Measured Isometric Leg Press with 120ยบ Joint Angle in the Knee
Measured Isometric Exercises are the most effective and efficient way of producing changes in the nervous system that really matter for improving physical capacity. Safely applying the highest possible load in the strongest and safest position with no moving parts to cause injuries is critical.
Here's why:
Performing a maximum voluntary isometric contraction in the most efficient joint angle recruits the most muscle mass and generates the most force which leads to the greatest gains in neurological efficiency and therefore strength.
Isometric contractions also yield far greater improvements in voluntary activation compared to concentric or eccentric contractions.
Brian Murray, Exercise Physiologist and Director of Clinical Research at STRONG WOMEN ROCK has been leading the way in this research for nearly 20 years.

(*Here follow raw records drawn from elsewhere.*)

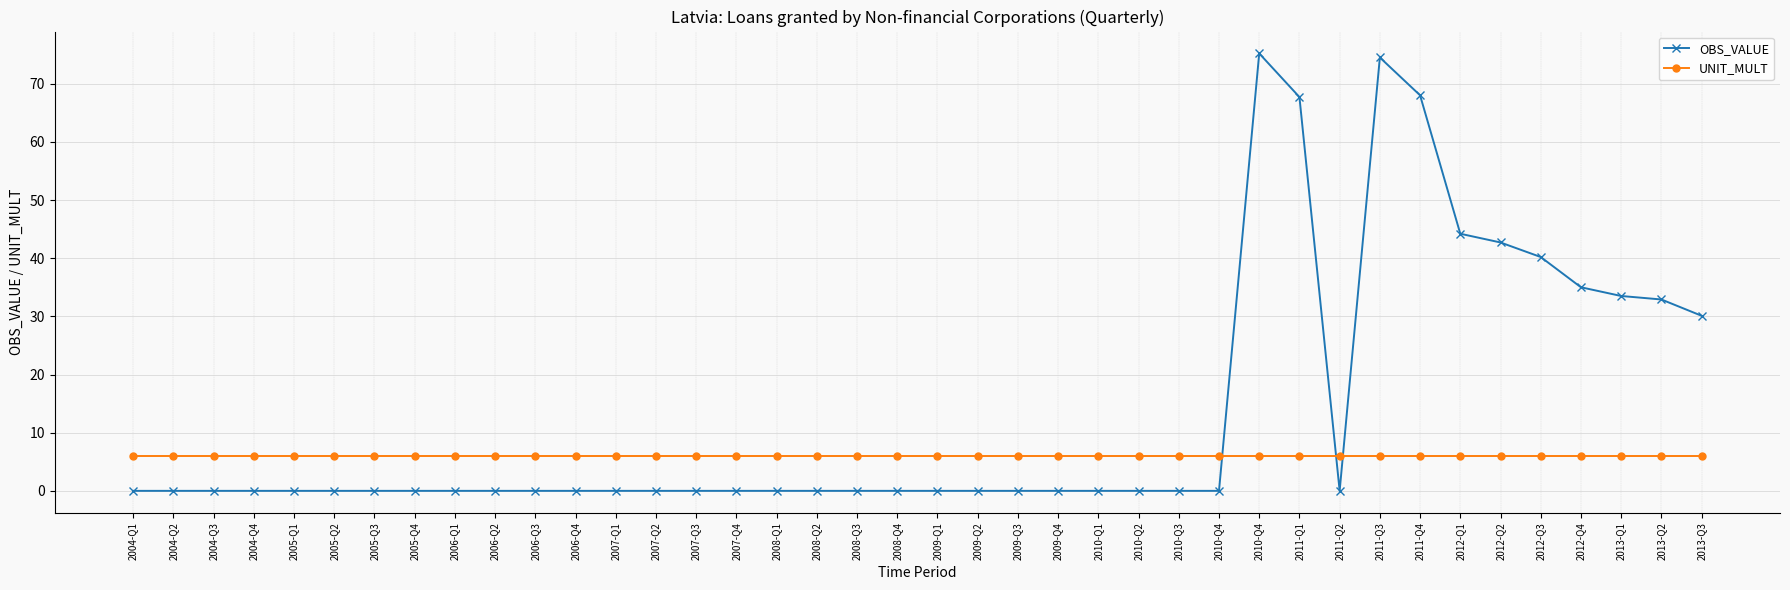

Where is the first local maximum for OBS_VALUE?

2010-Q4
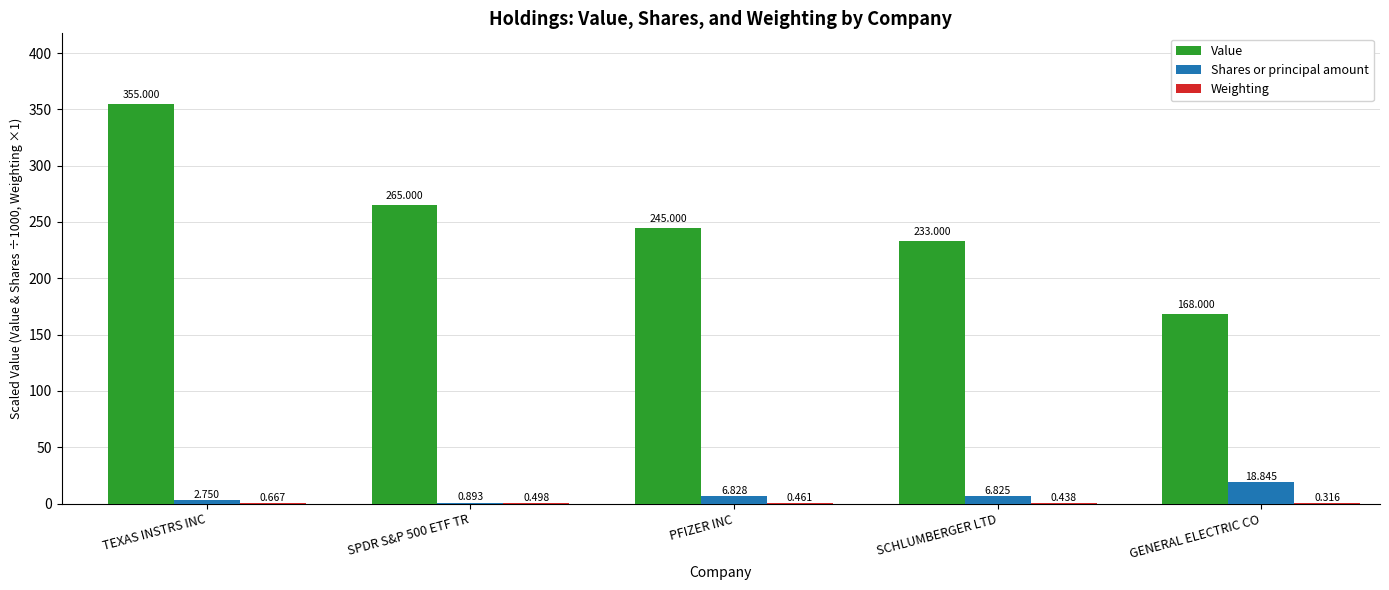

Between PFIZER INC and GENERAL ELECTRIC CO, which series saw the biggest shift?

Value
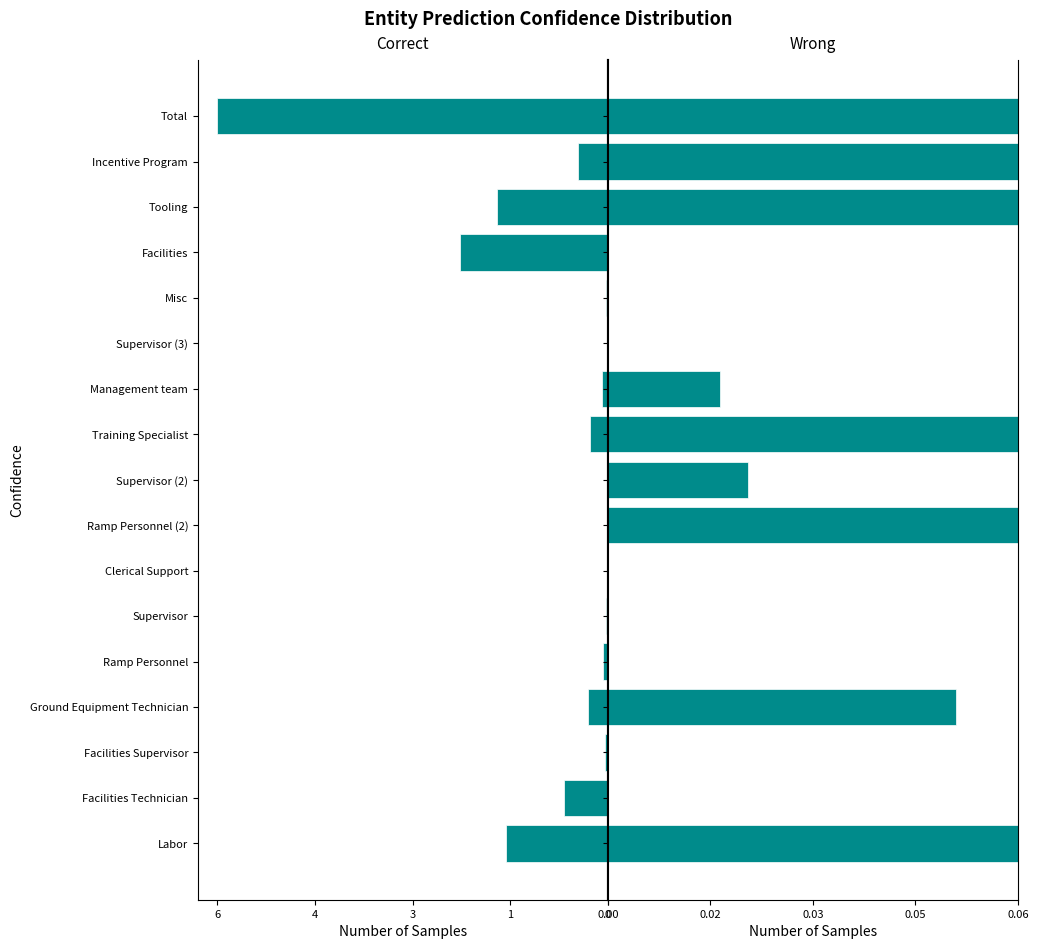

Is it true that 2012 Q1 equals 130497.4 at Facilities?

False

"I have had clients give it everything they've got for 5 seconds at 1-4 stations. I have worked with people of all ages for many years in a row, many of them in their 80's. I have yet to see someone max out their strength or lose their ability to voluntarily activate their muscles over time. My experience has shown me that no one is too old or too inactive to reawaken dormant nervous system pathways and achieve life-changing-long-lasting improvements in physical capacity."
- Brian Murray- Exercise Physiologist
Age-related decline in muscle strength can be corrected with properly performed measured isometric strength training exercises.